Investors Shovel Millions into Natural Language Processing

Among the vast business applications of artificial intelligence, Slator has been keeping a close eye on neural machine translation (MT). However, the boundaries between MT and broader tech like natural language processing (NLP) are sometimes fuzzy.

The services resulting from these technologies are often adjacent: translation on one side and chatbots on another. In fact, some companies combine them into a single service—multilingual chatbots, for instance.

This is why a recent slew of significant funding rounds in the NLP space has caught our attention.

H-Farm (Italy)

In June 2017, Italy-based venture incubator H-Farm acquired language technology services provider CELI, also headquartered in Italy, in a leveraged buyout of 100% of its shares. Reuters reports the value of the acquisition at EUR 2.3m (USD 2.69m) paid in EUR 1.2m cash with the remainder comprised of H-Farm shares.
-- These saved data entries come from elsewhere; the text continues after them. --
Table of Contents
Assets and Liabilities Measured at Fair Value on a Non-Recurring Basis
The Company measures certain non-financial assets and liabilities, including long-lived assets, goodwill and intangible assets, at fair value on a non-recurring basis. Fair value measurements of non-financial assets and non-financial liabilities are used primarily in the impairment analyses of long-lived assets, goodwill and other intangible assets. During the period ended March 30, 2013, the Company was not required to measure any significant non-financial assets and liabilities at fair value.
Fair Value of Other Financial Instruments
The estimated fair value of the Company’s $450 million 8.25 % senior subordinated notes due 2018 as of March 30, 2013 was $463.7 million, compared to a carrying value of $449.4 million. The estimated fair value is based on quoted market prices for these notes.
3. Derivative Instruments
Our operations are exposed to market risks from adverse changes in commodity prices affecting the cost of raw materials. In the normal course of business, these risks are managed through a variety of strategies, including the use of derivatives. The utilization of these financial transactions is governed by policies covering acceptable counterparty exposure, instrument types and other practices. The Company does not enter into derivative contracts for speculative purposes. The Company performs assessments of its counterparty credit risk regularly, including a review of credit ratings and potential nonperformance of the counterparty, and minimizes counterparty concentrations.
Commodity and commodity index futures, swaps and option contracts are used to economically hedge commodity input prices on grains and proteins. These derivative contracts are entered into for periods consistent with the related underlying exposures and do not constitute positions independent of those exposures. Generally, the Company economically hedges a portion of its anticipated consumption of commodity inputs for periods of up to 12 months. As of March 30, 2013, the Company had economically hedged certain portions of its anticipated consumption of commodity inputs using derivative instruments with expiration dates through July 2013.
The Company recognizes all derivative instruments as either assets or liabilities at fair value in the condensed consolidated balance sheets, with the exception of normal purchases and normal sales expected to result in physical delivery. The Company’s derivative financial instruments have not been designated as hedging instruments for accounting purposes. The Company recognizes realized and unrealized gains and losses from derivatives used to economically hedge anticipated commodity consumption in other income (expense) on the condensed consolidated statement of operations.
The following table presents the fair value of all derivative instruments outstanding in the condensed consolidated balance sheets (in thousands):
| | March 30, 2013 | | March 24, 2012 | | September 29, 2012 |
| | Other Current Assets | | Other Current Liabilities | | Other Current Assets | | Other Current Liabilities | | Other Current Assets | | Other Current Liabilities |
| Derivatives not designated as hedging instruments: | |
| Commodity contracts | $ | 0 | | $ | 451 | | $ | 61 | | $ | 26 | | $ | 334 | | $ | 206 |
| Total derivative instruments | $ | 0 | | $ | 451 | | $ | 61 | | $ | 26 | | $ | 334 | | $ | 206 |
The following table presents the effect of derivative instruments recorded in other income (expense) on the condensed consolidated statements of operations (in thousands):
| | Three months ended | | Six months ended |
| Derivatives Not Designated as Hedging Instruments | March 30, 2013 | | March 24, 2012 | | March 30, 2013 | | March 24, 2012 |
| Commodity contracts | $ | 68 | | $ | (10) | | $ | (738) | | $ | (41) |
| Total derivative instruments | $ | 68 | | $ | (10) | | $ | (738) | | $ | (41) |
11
CELI offers NLP and semantic technology services, including proprietary chatbots, data analytics, and semantic search products. CELI was established a decade ago by computational linguists in collaboration with the University of Turin. According to H-Farm’s announcement, CELI will become part of their Industry division, bulking up the division’s headcount to 250 people.

The acquisition’s strategic growth goal according to CELI’s announcement is to expand the company’s offering to international customers, namely Asian and US clients.

New Tranx (China)

Several months later in October 2017, a Beijing-based translation startup called New Tranx secured RMB 50m (USD 7.5m) in Pre-A funding. The company labels itself as “AI-driven”, which is becoming a common marketing spiel for many companies working on machine translation.

Chinese investment firm Kaitai Capital led the round alongside Bojiang Capital Management Group and two other Chinese investment funds.

New Tranx directly competes in neural MT, with two out six main technology offerings being intelligent and computer-assisted translation. The remaining services are language search, speech recognition, image processing, and question answering (NLP tech geared towards Q&A knowledge bases).

Aylien (Ireland)

A month later in November 2018, another startup based in Dublin, Ireland called Aylien announced a EUR 2m (USD 2.35m) investment round and the creation of dozens of new jobs.

Atlantic Bridge University Fund, a EUR 60m investment fund that accelerates early stage companies led the round alongside existing Aylien investors SOSV and Enterprise Ireland.

Aylien works on developing content analysis solutions that helps machines make contextual sense of human-generated content. Core offerings include NLP, machine learning, information retrieval, and image processing APIs.

Aylien will be directing the fresh funds into expanding its Dublin offices, securing first hires in the US, and trying to get bigger enterprise clients.

Active.AI (Singapore)

Finally and most recently, a FinTech startup that offers banks chatbot capabilities made the headlines today after securing USD 8.25m of funding. Singapore-based Active.AI closed the round led by Vertex Ventures, Creditease Holdings and Dream Incubator. Existing investors Kalaari and IDG Ventures also participated in the round.

Active.AI’s financial chatbots can be deployed over messaging, voice, and Internet of Things (IoT) devices, both on-prem and via the cloud.

According to news reports, the investment will be focused on continued research and development, expanding the company’s technical team, and extending its footprint into other countries.